Copy every line below that has the word "بازمی" in it.
[Start of section]
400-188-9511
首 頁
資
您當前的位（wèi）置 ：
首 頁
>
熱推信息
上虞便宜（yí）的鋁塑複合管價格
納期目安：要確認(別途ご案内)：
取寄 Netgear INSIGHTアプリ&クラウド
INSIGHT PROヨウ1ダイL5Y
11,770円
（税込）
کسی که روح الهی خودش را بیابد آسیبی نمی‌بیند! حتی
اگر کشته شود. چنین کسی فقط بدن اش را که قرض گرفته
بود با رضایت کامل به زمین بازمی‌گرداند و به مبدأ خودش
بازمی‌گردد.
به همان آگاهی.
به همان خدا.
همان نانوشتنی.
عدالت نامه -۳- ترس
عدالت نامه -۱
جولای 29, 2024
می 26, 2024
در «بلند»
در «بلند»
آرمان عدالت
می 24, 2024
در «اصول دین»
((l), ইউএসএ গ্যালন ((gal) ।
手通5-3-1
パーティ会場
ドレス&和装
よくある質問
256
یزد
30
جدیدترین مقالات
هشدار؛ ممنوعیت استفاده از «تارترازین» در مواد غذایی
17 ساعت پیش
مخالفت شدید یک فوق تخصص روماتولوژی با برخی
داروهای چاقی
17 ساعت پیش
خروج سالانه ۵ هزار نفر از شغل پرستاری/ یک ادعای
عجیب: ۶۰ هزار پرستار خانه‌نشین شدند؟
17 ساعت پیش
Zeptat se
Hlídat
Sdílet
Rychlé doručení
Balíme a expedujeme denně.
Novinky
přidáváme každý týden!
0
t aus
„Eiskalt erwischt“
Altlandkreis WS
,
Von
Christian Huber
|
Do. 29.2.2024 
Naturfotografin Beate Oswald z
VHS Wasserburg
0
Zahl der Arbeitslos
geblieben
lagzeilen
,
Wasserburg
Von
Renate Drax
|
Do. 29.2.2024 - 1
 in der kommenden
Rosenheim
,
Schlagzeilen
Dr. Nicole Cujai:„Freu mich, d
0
[End of section]
- Answer to this exercise -
بود با رضایت کامل به زمین بازمی‌گرداند و به مبدأ خودش
بازمی‌گردد.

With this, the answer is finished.